BigData Governance and Quality is also about helping to find the value in big data. For example, a Live Data Map powered by Spark provides a universal metadata catalog and knowledge graph for enterprise data. This supports searching, matching and linking among transactional data, machine data and social data to illuminate behaviors and better understand customers, prospects and influencers.
Informatica started stepping up its security capabilities earlier this year when it released Secure@Source, which analyzes the metadata in Informatica PowerCenter repositories and spots sensitive data, such as payment card and personally identifiable and personal health information, as well as systems, groups and departments at risk.
Informatica Big Data Security brings Secure@Source capabilities to big data, uncovering sensitive data and spotting the business units and individuals that have access to that data. The software gives data and security professionals insight into how such data is used and whether it’s adequately protected. Visualizations pinpoint sensitive data by geography and function while risk analytics highlight vulnerabilities that demand immediate remediation. One alerts are raised, policy-based protections and dynamic data masking can be used to secure or de-identify sensitive data.
MyPOV on Informatica Big Data Management
Informatica previously offered PowerCenter Big Data Edition, its traditional data-integration suite with added big data management capabilities and a selective ability to run on Hadoop. But that’s being replaced by Big Data Management, which is a separate, subscription-based product that’s a better fit with the times, according to Informatica.
Big data projects are graduating from exploratory experiments to separately budgeted initiatives with executive sponsorship and increasingly mission-critical expectations, according to Informatica. Thus, the time is right for a separate product, Informatica execs reason. The subscription-based approach (with software deployed on-premises but paid for annually) is in keeping with the way Hadoop subscriptions are typically handled. This keeps initial costs down and helps businesses scale up as data volumes grow.
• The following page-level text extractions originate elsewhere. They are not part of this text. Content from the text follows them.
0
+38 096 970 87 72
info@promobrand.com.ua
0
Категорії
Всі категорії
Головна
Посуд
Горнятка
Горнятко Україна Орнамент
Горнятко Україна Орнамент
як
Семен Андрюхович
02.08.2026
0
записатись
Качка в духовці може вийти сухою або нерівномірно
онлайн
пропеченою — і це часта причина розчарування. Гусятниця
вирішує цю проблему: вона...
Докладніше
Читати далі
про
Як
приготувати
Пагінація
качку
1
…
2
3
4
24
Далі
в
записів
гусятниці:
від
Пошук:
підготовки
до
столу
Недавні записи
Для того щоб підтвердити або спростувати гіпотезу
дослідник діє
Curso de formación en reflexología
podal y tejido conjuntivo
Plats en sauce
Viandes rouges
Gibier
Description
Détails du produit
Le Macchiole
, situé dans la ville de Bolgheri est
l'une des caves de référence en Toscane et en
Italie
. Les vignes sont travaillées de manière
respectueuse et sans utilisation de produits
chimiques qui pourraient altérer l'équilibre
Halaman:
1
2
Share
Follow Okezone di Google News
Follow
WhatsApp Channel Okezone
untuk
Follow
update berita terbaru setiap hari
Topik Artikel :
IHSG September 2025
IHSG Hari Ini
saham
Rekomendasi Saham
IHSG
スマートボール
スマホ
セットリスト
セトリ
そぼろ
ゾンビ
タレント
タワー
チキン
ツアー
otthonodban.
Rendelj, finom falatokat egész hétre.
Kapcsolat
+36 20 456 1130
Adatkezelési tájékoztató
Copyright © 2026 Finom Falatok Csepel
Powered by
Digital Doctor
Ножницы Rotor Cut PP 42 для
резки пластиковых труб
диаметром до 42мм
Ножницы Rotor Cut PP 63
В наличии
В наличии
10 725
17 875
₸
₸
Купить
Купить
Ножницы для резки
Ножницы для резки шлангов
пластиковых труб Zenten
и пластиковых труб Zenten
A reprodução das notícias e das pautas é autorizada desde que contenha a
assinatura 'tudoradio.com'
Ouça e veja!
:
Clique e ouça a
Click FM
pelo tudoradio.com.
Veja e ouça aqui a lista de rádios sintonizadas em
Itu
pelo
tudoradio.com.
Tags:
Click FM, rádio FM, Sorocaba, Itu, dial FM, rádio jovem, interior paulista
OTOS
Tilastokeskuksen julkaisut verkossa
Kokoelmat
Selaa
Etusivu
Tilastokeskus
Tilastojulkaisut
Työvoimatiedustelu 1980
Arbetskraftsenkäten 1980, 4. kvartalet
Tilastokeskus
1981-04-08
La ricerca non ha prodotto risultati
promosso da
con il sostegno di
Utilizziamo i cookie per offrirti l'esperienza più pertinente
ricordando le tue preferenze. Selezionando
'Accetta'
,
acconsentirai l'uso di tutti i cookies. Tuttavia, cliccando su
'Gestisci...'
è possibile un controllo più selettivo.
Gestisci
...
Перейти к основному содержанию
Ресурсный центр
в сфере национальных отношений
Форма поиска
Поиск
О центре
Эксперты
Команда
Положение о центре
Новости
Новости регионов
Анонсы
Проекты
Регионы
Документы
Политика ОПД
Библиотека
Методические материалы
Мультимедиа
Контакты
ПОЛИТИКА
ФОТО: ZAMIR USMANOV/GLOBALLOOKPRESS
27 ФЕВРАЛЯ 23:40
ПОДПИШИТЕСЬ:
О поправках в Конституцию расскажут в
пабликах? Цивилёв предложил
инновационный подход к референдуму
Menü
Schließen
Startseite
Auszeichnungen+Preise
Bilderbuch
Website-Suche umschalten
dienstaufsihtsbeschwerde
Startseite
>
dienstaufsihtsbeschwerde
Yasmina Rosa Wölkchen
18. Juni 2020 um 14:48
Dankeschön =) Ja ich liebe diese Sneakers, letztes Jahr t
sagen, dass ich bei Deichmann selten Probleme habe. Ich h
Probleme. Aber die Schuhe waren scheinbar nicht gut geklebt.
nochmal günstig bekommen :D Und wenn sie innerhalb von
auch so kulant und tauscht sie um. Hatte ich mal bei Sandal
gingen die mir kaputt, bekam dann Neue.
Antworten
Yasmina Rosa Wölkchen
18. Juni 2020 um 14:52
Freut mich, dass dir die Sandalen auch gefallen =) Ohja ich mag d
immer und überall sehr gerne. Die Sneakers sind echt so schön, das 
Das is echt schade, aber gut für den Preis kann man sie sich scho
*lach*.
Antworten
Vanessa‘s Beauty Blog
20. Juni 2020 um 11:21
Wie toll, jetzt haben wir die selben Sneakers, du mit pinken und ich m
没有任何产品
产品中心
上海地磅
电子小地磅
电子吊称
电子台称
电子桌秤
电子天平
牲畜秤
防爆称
It’s good to see that Informatica has not taken and all-or-nothing approach with Big Data Management, offering an Enterprise edition that skips some of the data-quality, data-profiling and data-masking features included in the Premium Edition. What’s more, the Big Data Security offerings are entirely optional, which is a good thing as security professionals with budget and technology oversight many not yet be familiar with Informatica.
My one concern about Informatica’s separation of its traditional and big data product lines is that we will eventually see the pendulum swing the other way. As big data sources, integration needs and data-quality and data-governance concerns become more commonplace, they will become the prevailing data challenges in the enterprise. Indeed, Informatica depicts a “crossing the chasm” movement from traditional data-warehouse use cases to “next-gen” data big data use cases (see diagram above).
When the transition is complete, big data will just be data. And when data-management professionals stop looking at big data as a separate world, they may well want and expect a single portfolio to address all data management needs, whether large or small. I suspect that day may come sooner than many expect.